DyfanJones / noctua

Connect R to Athena using paws SDK (DBI Interface)
https://dyfanjones.github.io/noctua/
Other
45 stars 5 forks source link

Fetching Data from Athena Speed test #25

Closed DyfanJones closed 5 years ago

DyfanJones commented 5 years ago
library(noctua)

con <- dbConnect(noctua::athena())

res <- dbExecute(con, "select * from sampledb.elb_logs")
result <- noctua:::poll(res)
result_info <- noctua:::split_s3_uri(result$QueryExecution$ResultConfiguration$OutputLocation)

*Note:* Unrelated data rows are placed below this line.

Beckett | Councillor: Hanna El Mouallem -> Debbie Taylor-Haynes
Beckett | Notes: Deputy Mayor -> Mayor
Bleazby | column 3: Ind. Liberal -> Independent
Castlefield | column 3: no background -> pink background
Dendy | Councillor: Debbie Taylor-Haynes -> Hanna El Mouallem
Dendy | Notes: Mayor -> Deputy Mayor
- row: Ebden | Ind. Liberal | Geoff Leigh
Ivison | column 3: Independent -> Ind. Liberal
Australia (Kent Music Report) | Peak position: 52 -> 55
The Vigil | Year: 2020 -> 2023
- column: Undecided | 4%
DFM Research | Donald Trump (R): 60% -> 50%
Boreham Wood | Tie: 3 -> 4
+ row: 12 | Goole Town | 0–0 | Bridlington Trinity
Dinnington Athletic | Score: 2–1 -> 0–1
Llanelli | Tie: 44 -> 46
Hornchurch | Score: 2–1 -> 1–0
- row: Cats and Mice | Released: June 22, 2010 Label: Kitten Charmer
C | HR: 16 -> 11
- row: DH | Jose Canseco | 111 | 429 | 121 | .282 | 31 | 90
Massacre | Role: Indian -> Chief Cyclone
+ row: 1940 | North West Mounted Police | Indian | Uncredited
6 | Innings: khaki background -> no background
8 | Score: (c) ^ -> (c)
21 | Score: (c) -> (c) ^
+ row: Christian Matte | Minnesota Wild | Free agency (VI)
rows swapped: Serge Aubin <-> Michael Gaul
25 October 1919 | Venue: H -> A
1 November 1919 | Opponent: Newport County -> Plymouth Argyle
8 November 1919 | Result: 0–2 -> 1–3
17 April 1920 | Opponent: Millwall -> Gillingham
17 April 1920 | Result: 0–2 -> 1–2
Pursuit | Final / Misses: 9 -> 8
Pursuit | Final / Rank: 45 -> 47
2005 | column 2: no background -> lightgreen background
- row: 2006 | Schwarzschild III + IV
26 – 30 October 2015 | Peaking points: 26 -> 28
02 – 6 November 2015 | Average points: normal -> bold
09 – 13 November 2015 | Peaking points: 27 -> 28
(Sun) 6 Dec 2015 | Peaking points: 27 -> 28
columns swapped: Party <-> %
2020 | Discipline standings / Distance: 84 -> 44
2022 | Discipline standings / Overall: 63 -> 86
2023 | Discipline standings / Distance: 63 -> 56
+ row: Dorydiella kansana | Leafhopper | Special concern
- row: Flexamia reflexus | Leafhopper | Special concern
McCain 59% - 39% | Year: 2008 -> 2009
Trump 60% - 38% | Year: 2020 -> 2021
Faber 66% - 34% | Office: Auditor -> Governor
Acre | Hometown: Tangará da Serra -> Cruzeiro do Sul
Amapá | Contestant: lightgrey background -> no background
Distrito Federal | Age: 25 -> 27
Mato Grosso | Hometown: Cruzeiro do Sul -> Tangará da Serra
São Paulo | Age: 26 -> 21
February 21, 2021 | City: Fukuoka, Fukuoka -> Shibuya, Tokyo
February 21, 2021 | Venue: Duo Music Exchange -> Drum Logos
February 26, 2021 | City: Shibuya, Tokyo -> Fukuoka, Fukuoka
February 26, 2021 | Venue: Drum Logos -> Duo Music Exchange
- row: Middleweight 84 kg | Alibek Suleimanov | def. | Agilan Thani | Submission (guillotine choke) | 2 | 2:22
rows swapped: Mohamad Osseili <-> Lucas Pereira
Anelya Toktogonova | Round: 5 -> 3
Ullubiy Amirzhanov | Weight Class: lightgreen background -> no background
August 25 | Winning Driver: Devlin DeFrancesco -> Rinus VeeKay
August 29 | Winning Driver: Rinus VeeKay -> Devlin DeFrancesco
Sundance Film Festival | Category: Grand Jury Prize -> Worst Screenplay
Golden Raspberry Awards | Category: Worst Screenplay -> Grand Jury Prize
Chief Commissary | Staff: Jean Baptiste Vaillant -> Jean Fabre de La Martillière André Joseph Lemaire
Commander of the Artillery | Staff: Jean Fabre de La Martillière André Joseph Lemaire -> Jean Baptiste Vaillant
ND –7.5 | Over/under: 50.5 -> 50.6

obj <- res@connection@ptr$S3$get_object(Bucket = result_info$bucket, Key = result_info$key)

# method_1
data.table::fread(readBin(obj$Body "character"))

# method_2
writeBin(obj$Body, con = "test.csv")
data.table::fread("test.csv")

Data return size: 19 X 1,356,206 Data memory size: 335.3 Mb

DyfanJones commented 5 years ago

Unit: seconds

expr min lq mean median uq max neval
method_1 2.812445 2.878789 3.045556 2.947542 3.168486 3.932581 100
method_2 2.261809 2.355071 2.540992 2.421663 2.673163 3.606258 100
DyfanJones commented 5 years ago
# data.frame test
x <- 1e8
df <- data.frame(var1 = sample(LETTERS, x, replace = T),
                 var2 = runif(x))

# get df column class
type <- sapply(df, class)

# write df out as csv
write.csv(df, "test.csv", row.names = F)

# create binary format
bin_df <- readBin("test.csv", "raw", n = file.size("test.csv"))

# time to read: method 1
microbenchmark::microbenchmark(
  m1 = read.csv(text = readBin(bin_df, "character")),
  m2 = read.csv("test.csv"),
  m3 = data.table::fread(readBin(bin_df, "character"),showProgress = F),
  m4 = data.table::fread("test.csv", showProgress = F),
  m5 = readr::read_csv(bin_df, progress = F),
  m6 = readr::read_csv(readBin(bin_df, "character", progress = F)),
  m7 = readr::read_csv("test.csv", progress = F),
  m8 = read.csv(text = readBin(bin_df, "character"), col.names = names(type), colClasses = unname(type)),
  m9 = read.csv("test.csv", col.names = names(type), colClasses = unname(type)),
  m10 = data.table::fread(readBin(bin_df, "character"), col.names = names(type), colClasses = unname(type)),
  m11 = data.table::fread("test.csv", col.names = names(type), colClasses = unname(type)),
  m12 = readr::read_csv(bin_df, col_names = names(type),, skip =1, progress = F),
  m13 = readr::read_csv(readBin(bin_df, "character"), col_names = names(type), skip =1, progress = F),
  m14 = readr::read_csv("test.csv", col_names = names(type), skip =1, progress = F),
  times = 10)

data memory size: 1.7 Gb

DyfanJones commented 5 years ago

When converting Binary to large vector there is a chance of Error: vector memory exhausted (limit reached?) Due to this using a tempfile() seems a more safe method.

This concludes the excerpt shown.